Seattle has had some very narrow wins against better teams, and while Los Angeles has problems of its own, it presents yet another challenge for this defense. Three quarterbacks have thrown for more than 400 yards against the Seahawks, which included Josh Allen’s 415-yard day in the 44-34 defeat. Defensive end Carlos Dunlap has already made an impact on Seattle’s nearly non-existent pass rush and the return of strong safety Jamal Adams resulted in 1.5 sacks and a season-best seven sacks against Buffalo on Sunday.

It’s the perfect opportunity for Goff to show he is, in fact, the quarterback he was thought to be when penning a lucrative four-year, $134 million deal with a record $110 million guaranteed. He’ll look to his top two targets, wide receivers Cooper Kupp and Robert Woods. In the Rams’ most recent game, a 28-17 loss to the Miami Dolphins in Week 8, Kupp was targeted 21 times. Los Angeles can take advantage of this, and it needs to. For how bad Seattle’s defense is, it’ll still go toe-to-toe with any opponent with Wilson under center.

The Rams defense will present their own challenge to this pass-happy offense.
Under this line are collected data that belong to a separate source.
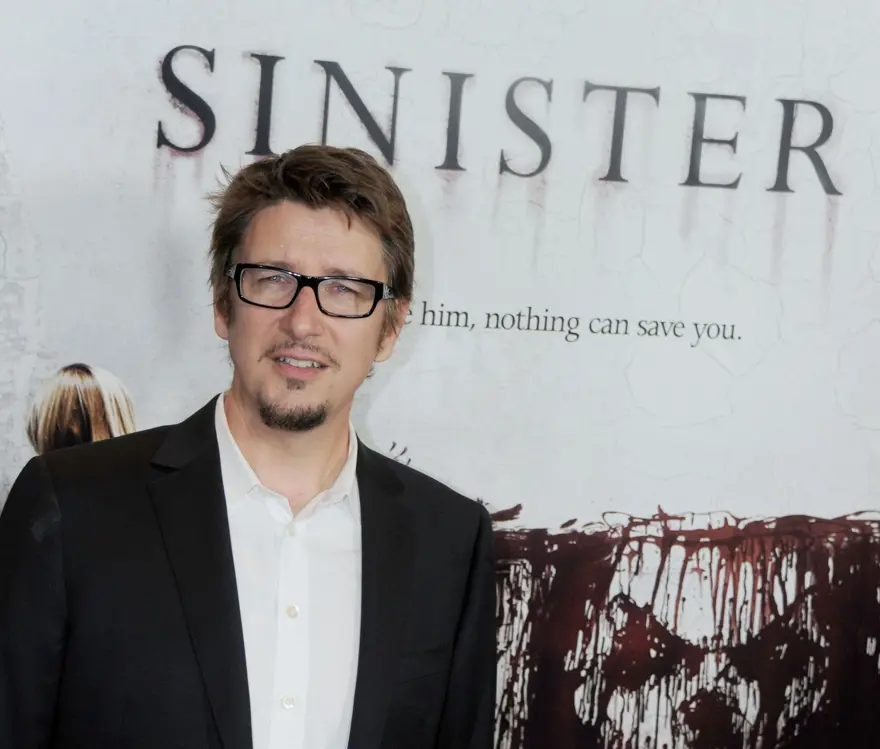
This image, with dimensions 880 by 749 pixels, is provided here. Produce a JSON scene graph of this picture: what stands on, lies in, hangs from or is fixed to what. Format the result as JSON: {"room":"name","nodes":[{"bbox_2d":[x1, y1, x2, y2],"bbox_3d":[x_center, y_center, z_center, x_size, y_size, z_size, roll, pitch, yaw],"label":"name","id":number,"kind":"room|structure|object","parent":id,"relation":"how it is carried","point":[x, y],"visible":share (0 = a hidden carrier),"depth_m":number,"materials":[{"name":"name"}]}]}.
{"room":"event hall","nodes":[
{"label":"event hall","id":0,"kind":"room"},
{"bbox_2d":[0,0,879,748],"bbox_3d":[0.092,-0.058,3.427,3.676,2.839,0.092,2,7,-13],"label":"wall","id":1,"kind":"structure","parent":0,"point":[809,71],"depth_m":3.37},
{"bbox_2d":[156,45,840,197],"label":"wall lettering","id":2,"kind":"object","parent":1,"relation":"attached to","point":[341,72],"visible":0.93,"depth_m":3.26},
{"bbox_2d":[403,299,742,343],"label":"wall lettering","id":3,"kind":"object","parent":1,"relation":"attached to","point":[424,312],"visible":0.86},
{"bbox_2d":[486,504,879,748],"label":"picture","id":4,"kind":"object","parent":1,"relation":"attached to","point":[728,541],"visible":0.92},
{"label":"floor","id":5,"kind":"structure","parent":0,"visible":0},
{"bbox_2d":[0,145,500,748],"bbox_3d":[-0.269,0.529,2.748,0.657,1.622,0.600,2,7,-13],"label":"man","id":6,"kind":"object","parent":5,"relation":"on","point":[308,201],"visible":0.98,"depth_m":2.61}
]}

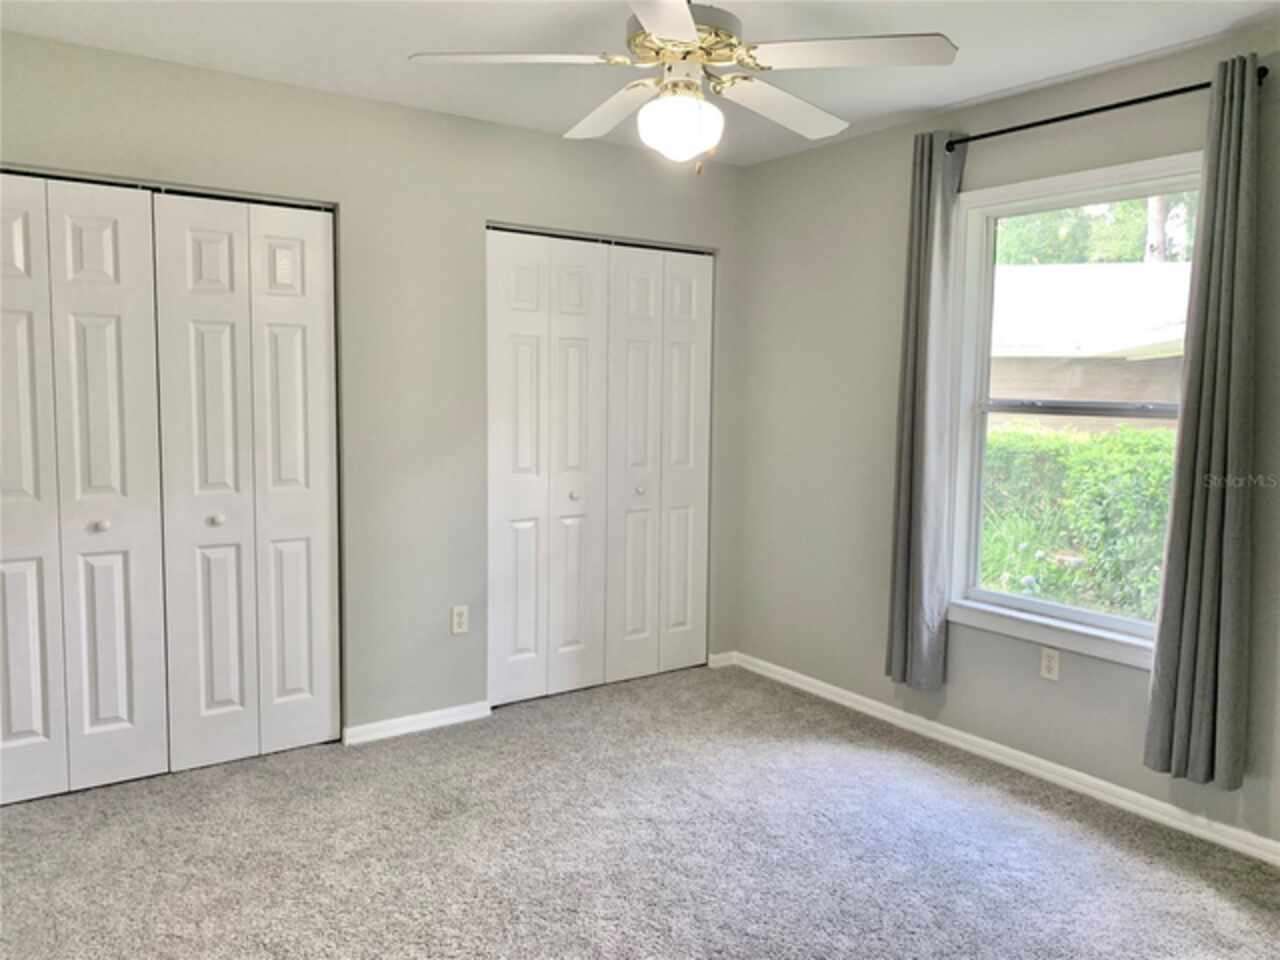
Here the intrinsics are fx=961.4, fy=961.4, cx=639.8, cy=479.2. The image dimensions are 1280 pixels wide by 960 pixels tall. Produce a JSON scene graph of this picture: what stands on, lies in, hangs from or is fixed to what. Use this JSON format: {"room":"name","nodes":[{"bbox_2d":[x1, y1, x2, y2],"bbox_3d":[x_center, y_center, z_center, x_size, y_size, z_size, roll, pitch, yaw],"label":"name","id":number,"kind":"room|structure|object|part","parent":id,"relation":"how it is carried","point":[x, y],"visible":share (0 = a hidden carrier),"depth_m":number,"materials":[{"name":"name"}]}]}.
{"room":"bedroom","nodes":[
{"label":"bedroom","id":0,"kind":"room"},
{"bbox_2d":[0,31,746,746],"bbox_3d":[-1.046,-0.212,3.775,3.784,2.452,0.143,-3,7,-35],"label":"back wall","id":1,"kind":"structure","parent":0,"point":[401,111],"depth_m":3.78,"materials":[{"name":"grey paint"}]},
{"bbox_2d":[0,170,339,806],"bbox_3d":[-1.711,0.017,3.304,1.248,2.041,0.116,-3,7,-35],"label":"closet door","id":2,"kind":"structure","parent":1,"relation":"in","point":[125,711],"depth_m":3.31,"materials":[{"name":"white paint"}]},
{"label":"panel","id":3,"kind":"part","parent":2,"relation":"part of","materials":[{"name":"white paint"}]},
{"bbox_3d":[-1.819,0.156,3.247,0.038,0.035,0.038,-3,7,-35],"label":"knob","id":4,"kind":"part","parent":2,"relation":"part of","materials":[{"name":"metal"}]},
{"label":"panel","id":5,"kind":"part","parent":2,"relation":"part of","materials":[{"name":"white paint"}]},
{"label":"panel","id":6,"kind":"part","parent":2,"relation":"part of","materials":[{"name":"white paint"}]},
{"bbox_3d":[-1.564,0.149,3.562,0.038,0.036,0.038,-3,7,-35],"label":"knob","id":7,"kind":"part","parent":2,"relation":"part of","materials":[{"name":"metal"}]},
{"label":"panel","id":8,"kind":"part","parent":2,"relation":"part of","materials":[{"name":"white paint"}]},
{"bbox_2d":[338,701,494,745],"bbox_3d":[-0.899,0.981,3.887,0.630,0.072,0.015,-3,7,-35],"label":"baseboard","id":9,"kind":"structure","parent":1,"relation":"attached to","point":[449,719],"depth_m":3.87,"materials":[{"name":"white paint"}]},
{"bbox_2d":[450,604,468,634],"bbox_3d":[-0.744,0.579,3.969,0.070,0.115,0.008,-3,7,-35],"label":"wall socket","id":10,"kind":"object","parent":1,"relation":"attached to","point":[457,617],"visible":0.99,"depth_m":3.97,"materials":[{"name":"white plastic"}]},
{"bbox_2d":[487,226,713,707],"bbox_3d":[-0.156,-0.062,4.393,1.196,2.042,0.090,-3,7,-35],"label":"closet door","id":11,"kind":"structure","parent":1,"relation":"in","point":[504,485],"depth_m":4.35,"materials":[{"name":"white paint"}]},
{"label":"panel","id":12,"kind":"part","parent":11,"relation":"part of","materials":[{"name":"white paint"}]},
{"bbox_3d":[-0.300,0.074,4.363,0.038,0.037,0.038,-3,7,-35],"label":"knob","id":13,"kind":"part","parent":11,"relation":"part of","materials":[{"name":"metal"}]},
{"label":"panel","id":14,"kind":"part","parent":11,"relation":"part of","materials":[{"name":"white paint"}]},
{"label":"panel","id":15,"kind":"part","parent":11,"relation":"part of","materials":[{"name":"white paint"}]},
{"bbox_3d":[-0.003,0.052,4.571,0.038,0.037,0.037,-3,7,-35],"label":"knob","id":16,"kind":"part","parent":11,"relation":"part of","materials":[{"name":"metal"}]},
{"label":"door leaf","id":17,"kind":"part","parent":11,"relation":"part of","materials":[{"name":"white paint"}]},
{"bbox_2d":[707,651,737,668],"bbox_3d":[0.413,0.900,4.813,0.157,0.073,0.015,-3,7,-35],"label":"baseboard","id":18,"kind":"structure","parent":1,"relation":"attached to","point":[719,657],"depth_m":4.80,"materials":[{"name":"white paint"}]},
{"bbox_2d":[0,660,1279,959],"bbox_3d":[-0.104,1.220,2.251,4.062,0.103,4.806,-3,7,-35],"label":"carpet floor","id":19,"kind":"structure","parent":0,"point":[1209,888],"depth_m":2.87,"materials":[{"name":"grey carpet"}]},
{"bbox_2d":[0,0,1279,166],"bbox_3d":[0.019,-1.327,2.079,3.931,0.116,4.453,-3,7,-35],"label":"ceiling","id":20,"kind":"structure","parent":0,"point":[891,106],"depth_m":3.00,"materials":[{"name":"white paint"}]},
{"bbox_2d":[410,0,954,174],"bbox_3d":[0.120,-1.041,2.439,1.235,0.555,1.236,-3,7,-35],"label":"ceiling fan","id":21,"kind":"object","parent":20,"relation":"hanging from","point":[687,30],"visible":0.99,"depth_m":2.35,"materials":[{"name":"white"}]},
{"bbox_3d":[-0.304,-1.007,2.314,0.422,0.040,0.341,-3,7,-35],"label":"blade","id":22,"kind":"part","parent":21,"relation":"part of","materials":[{"name":"white"}]},
{"bbox_3d":[-0.074,-1.038,2.702,0.281,0.043,0.514,-3,7,-35],"label":"blade","id":23,"kind":"part","parent":21,"relation":"part of","materials":[{"name":"white"}]},
{"bbox_3d":[0.046,-0.960,1.974,0.409,0.037,0.477,-3,7,-35],"label":"blade","id":24,"kind":"part","parent":21,"relation":"part of","materials":[{"name":"white"}]},
{"bbox_2d":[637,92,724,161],"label":"fan light","id":25,"kind":"object","parent":21,"relation":"attached to","point":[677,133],"visible":0.99,"depth_m":2.39,"materials":[{"name":"white glass"}]},
{"bbox_3d":[0.100,-1.116,2.470,0.290,0.146,0.295,-3,7,-35],"label":"motor housing","id":26,"kind":"part","parent":21,"relation":"part of","materials":[{"name":"metal"}]},
{"bbox_3d":[0.384,-1.024,2.666,0.509,0.048,0.291,-3,7,-35],"label":"blade","id":27,"kind":"part","parent":21,"relation":"part of","materials":[{"name":"white"}]},
{"bbox_3d":[0.473,-0.998,2.266,0.412,0.038,0.405,-3,7,-35],"label":"blade","id":28,"kind":"part","parent":21,"relation":"part of","materials":[{"name":"white"}]},
{"bbox_2d":[733,19,1279,852],"bbox_3d":[1.655,-0.135,3.225,0.154,2.481,4.144,-3,7,-35],"label":"right wall","id":29,"kind":"structure","parent":0,"point":[846,149],"depth_m":3.91,"materials":[{"name":"grey paint"}]},
{"bbox_2d":[726,651,1279,866],"bbox_3d":[1.540,1.057,3.331,0.015,0.076,3.801,-3,7,-35],"label":"baseboard","id":30,"kind":"structure","parent":29,"relation":"attached to","point":[865,708],"depth_m":3.46,"materials":[{"name":"white paint"}]},
{"bbox_2d":[1039,647,1060,681],"bbox_3d":[1.469,0.661,3.446,0.008,0.114,0.070,-3,7,-35],"label":"wall socket","id":31,"kind":"object","parent":29,"relation":"attached to","point":[1053,665],"visible":0.99,"depth_m":3.44,"materials":[{"name":"white plastic"}]},
{"bbox_2d":[942,152,1197,667],"bbox_3d":[1.553,-0.225,3.393,0.155,1.659,1.033,-3,7,-35],"label":"window","id":32,"kind":"structure","parent":29,"relation":"in","point":[1090,617],"depth_m":3.59,"materials":[{"name":"white"}]},
{"bbox_2d":[943,67,1267,150],"bbox_3d":[1.464,-1.195,3.180,0.115,0.056,1.126,-3,7,-35],"label":"curtain rod","id":33,"kind":"object","parent":29,"relation":"attached to","point":[1045,122],"visible":0.78,"depth_m":3.09,"materials":[{"name":"black metal"}]},
{"bbox_2d":[884,126,967,691],"bbox_3d":[1.084,-0.242,3.674,0.103,2.124,0.276,-3,7,-35],"label":"curtain","id":34,"kind":"object","parent":33,"relation":"hanging from","point":[897,576],"visible":0.95,"depth_m":3.66,"materials":[{"name":"grey fabric"}]},
{"bbox_2d":[1142,54,1262,790],"bbox_3d":[1.703,-0.146,2.847,0.102,2.131,0.267,-3,7,-35],"label":"curtain","id":35,"kind":"object","parent":33,"relation":"hanging from","point":[1212,461],"visible":0.99,"depth_m":2.85,"materials":[{"name":"grey fabric"}]},
{"label":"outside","id":36,"kind":"structure","parent":0,"visible":0},
{"bbox_2d":[987,261,1187,429],"label":"neighboring house","id":37,"kind":"structure","parent":36,"point":[1103,393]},
{"label":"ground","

They have allowed the second-fewest points (19), yards (291.9), and passing yards (197.9). Los Angeles’ defense has been so good and so consistent, it has allowed just one touchdown during an opponent’s opening drive and two touchdowns in the second half of all games. Wilson, who for whatever obnoxious reason, relishes in late-game scores but moving the ball downfield against this team will be difficult for even one of the best passers. The Rams have allowed only nine passing touchdowns, which is the fewest in the league, and since they let Allen pass for 311 yards in a Week 3 loss, no quarterback has thrown for more than 270 yards.

While the Seahawks have let Wilson take control earlier and more often, they could revert back to their run-first ways in an effort to evade the Rams’ pass rush. But even then, they’re up against one of the top run defenses. Los Angeles has a top-five run defense, allowing 95 yards per game; it’s just a yard more than what Seattle has allowed (94). The Seahawks don’t have a fear-inducing rushing attack and Wilson has struggled with ball security lately which would lead to them relying more on the pass. 

There are obvious reasons why this will be a marquee matchup, but for two teams struggling to find their identity in completely different aspects of the game, it’ll be telling. Can the innovative, young coach really transform the Rams’ offense and build them up to be even an ounce of what we saw during their Super Bowl season? Or will the old, seemingly less adaptable coach do enough to keep his perennial quarterback from carrying the Seahawks once again? The winner won’t come away with the division yet, it’s still too close to call. But the winner will be in much better shape with at least four divisional games left.